L’Evangile n’est pas réservé à la sphère privée de notre existence. 6 jours sans Dieu et 1 jour pour Dieu. C’est bien ce qu’affirme notre pape François dans Fratelli Tutti : « Si l’Eglise respecte l’autonomie de la politique, elle ne limite pas pour autant sa mission au domaine du privé. Au contraire, elle ne peut ni ne doit rester à l’écart dans la construction d’un monde meilleur ». Il continue en affirmant : l’Eglise n’entends pas revendiquer des pouvoirs temporels. Charge à chaque fidèle de « ne pas renoncer à la dimension politique de l’existence ». Déjà les habitants de Thessalonique l’avaient compris…Paul reconnait que « leur foi est active, que leur charité se donne de la peine, que leur espérance tient bon…Ils avaient entendu la parole d’Isaïe : « Je suis le Seigneur, il n’en est pas d’autre ».
Rendre à Dieu ce qui lui est dû, c’est d’abord s’imprégner de son amour, c’est l’accueillir dans notre vie. Cette espérance qu’il met en nous, nous avons à la manifester au monde entier. Nous ne devons pas être de simples consommateurs de la foi. Chrétiens, nous sommes tous appelés à être des acteurs et des constructeurs de la communauté humaine ; c’est dans ce monde tel qu’il est que nous avons à témoigner de la bonne nouvelle de l’Évangile. Beaucoup le font malgré les difficultés et aussi au péril de leur vie.

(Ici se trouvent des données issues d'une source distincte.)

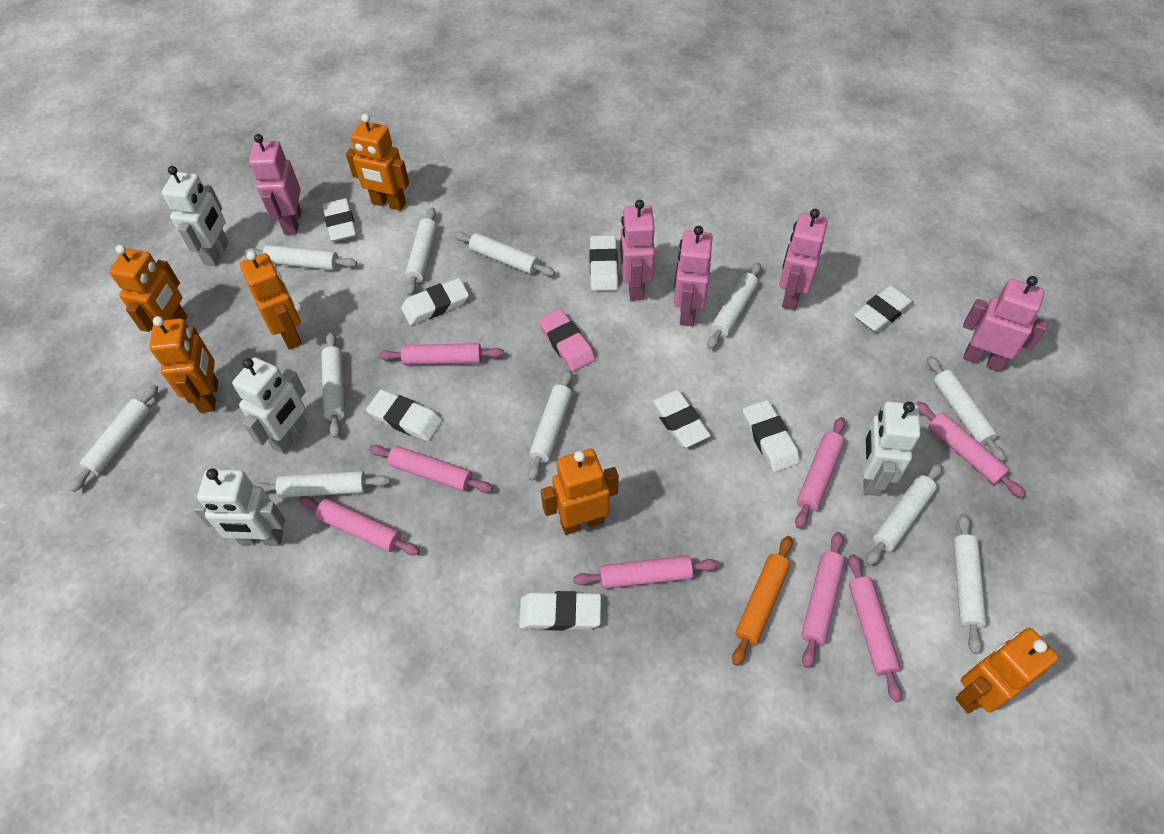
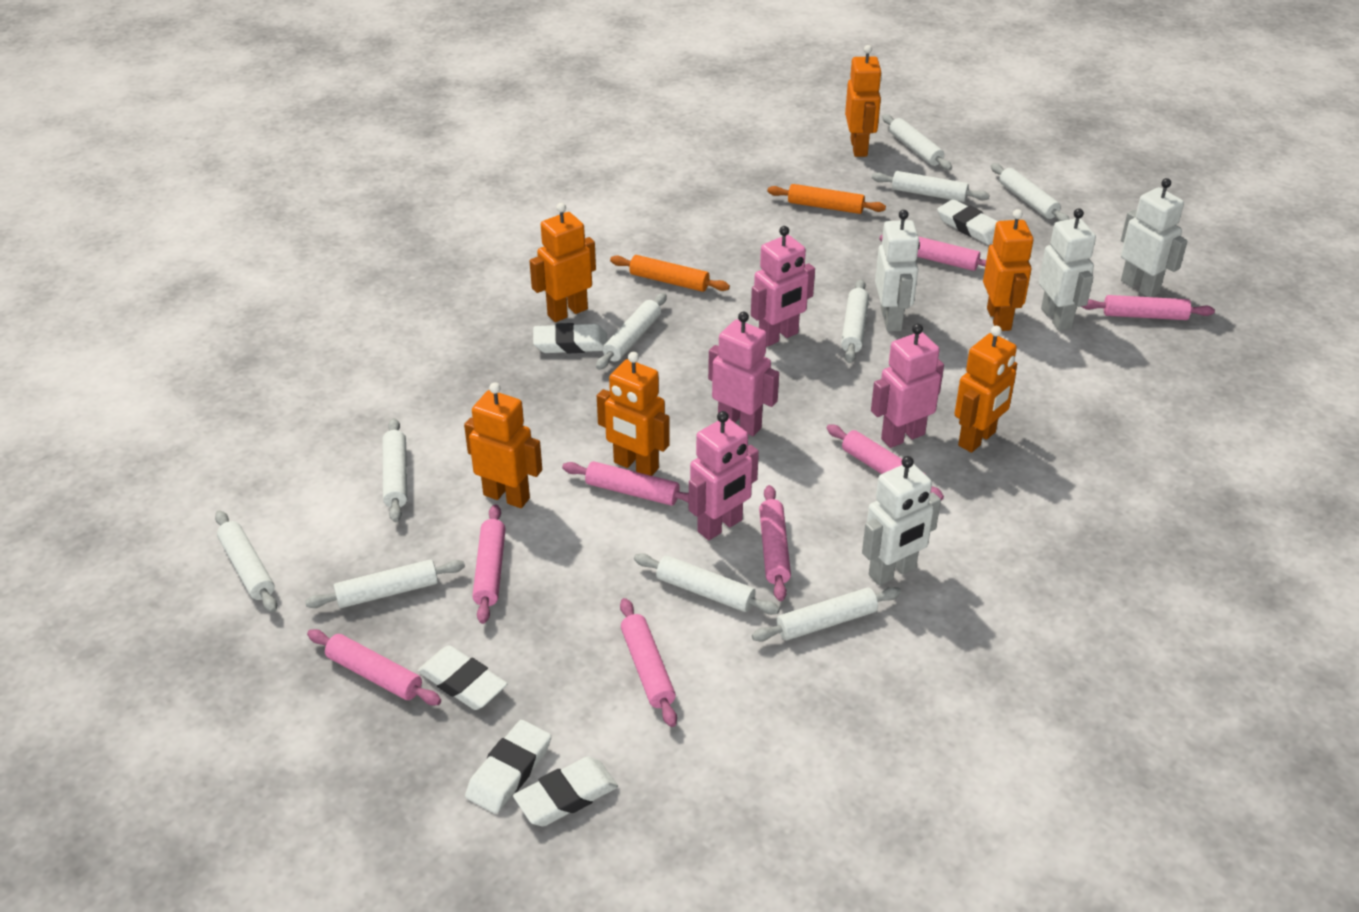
orange rolling pin: [732,536,793,666] = 1 -> [610,255,730,292] [767,184,886,214] = 2
pink eraser: [538,309,595,371] = 1 -> none = 0
pink robot: [249,134,302,235] [620,200,655,301] [674,226,713,326] [779,209,828,310] [963,276,1048,372] = 5 -> [689,411,759,540] [708,312,779,436] [751,226,815,347] [871,324,944,448] = 4
white eraser: [322,198,357,242] [366,389,442,441] [401,278,469,325] [519,591,601,631] [589,235,618,291] [649,389,711,448] [743,400,800,472] [854,285,914,332] = 8 -> [418,645,507,710] [465,720,551,814] [513,757,618,826] [533,323,607,353] [937,199,998,245] = 5
white rolling pin: [70,384,158,492] [245,245,357,270] [253,471,390,498] [321,332,345,438] [405,207,437,296] [454,231,555,276] [528,370,573,481] [707,263,761,349] [866,463,942,565] [927,356,1006,462] [953,513,986,654] = 11 -> [215,510,277,613] [305,560,465,608] [383,418,407,522] [596,293,667,370] [634,553,780,615] [752,587,901,642] [841,279,869,363] [872,171,990,202] [882,114,952,170] [991,163,1069,221] = 10

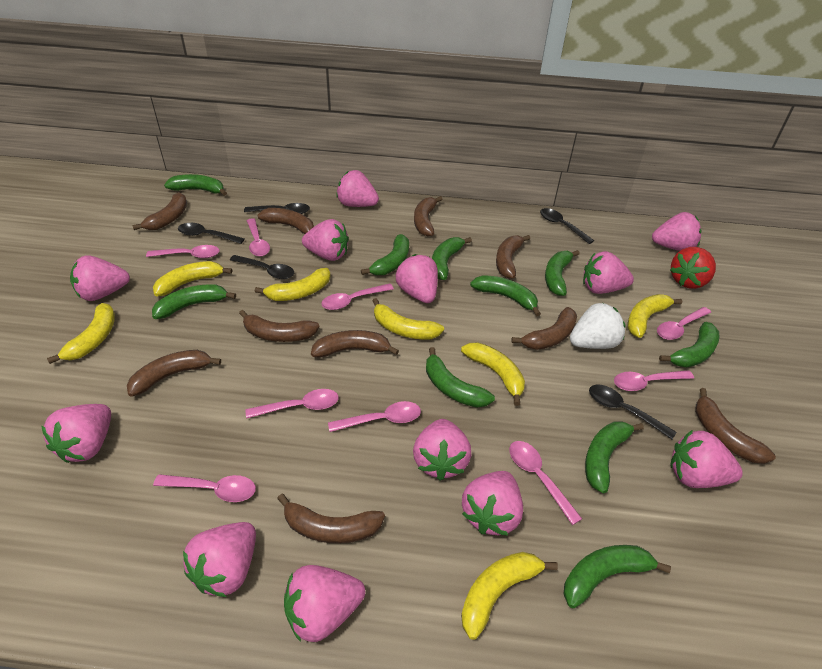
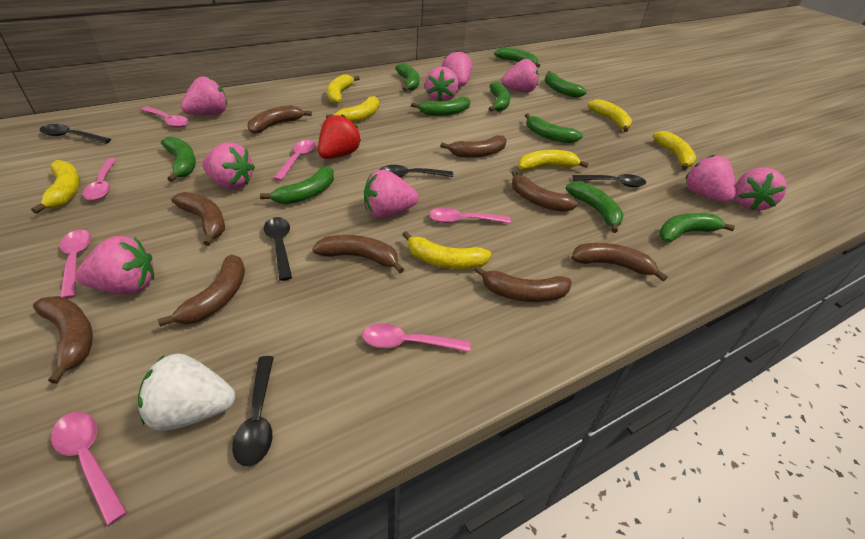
brown banana: [127,350,221,397] [132,192,187,230] [239,310,319,342] [258,208,314,234] [277,494,385,544] [311,330,399,358] [414,196,442,237] [496,235,530,279] [511,307,577,350] [695,388,776,464] = 10 -> [33,296,93,384] [158,255,245,327] [171,192,225,246] [247,105,312,134] [312,235,404,273] [440,135,507,158] [474,265,571,302] [512,170,579,212] [571,243,668,281] = 9
pink spoon: [146,245,219,258] [153,474,256,502] [246,389,339,419] [247,218,270,257] [321,283,394,310] [328,401,421,432] [509,441,582,525] [614,370,694,391] [657,307,711,340] = 9 -> [51,412,127,526] [60,230,91,299] [82,158,116,200] [141,106,189,128] [273,140,316,181] [362,323,471,352] [429,207,511,223] = 7
pink strawberry: [41,404,111,463] [70,255,130,301] [183,522,256,597] [284,565,365,642] [302,219,349,261] [336,170,379,207] [396,254,438,303] [413,419,471,481] [462,471,523,536] [583,251,634,294] [652,212,702,251] [670,430,743,488] = 12 -> [76,236,154,295] [181,76,227,115] [202,142,255,189] [364,169,419,218] [425,67,459,101] [441,50,472,87] [501,59,539,93] [685,155,736,202] [735,167,787,211] = 9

Ce dimanche est celui de la journée missionnaire mondiale dont le thème est : Des cœurs brûlants, des pieds en marche. Nous sommes mis devant nos responsabilités : le Christ nous veut en état de mission pour témoigner de lui dans nos vies concrètes.
En célébrant cette Eucharistie, nous voulons, Seigneur, te donner ce qui te revient : notre adoration. Donne-nous la grâce d’une plus grande foi en ton Eucharistie, que nous puissions sentir ton amour immense et que nos cœurs devenus brûlants nous mettent en marche pour proclamer ta « Bonne nouvelle » et la mettre en œuvre dans nos vies.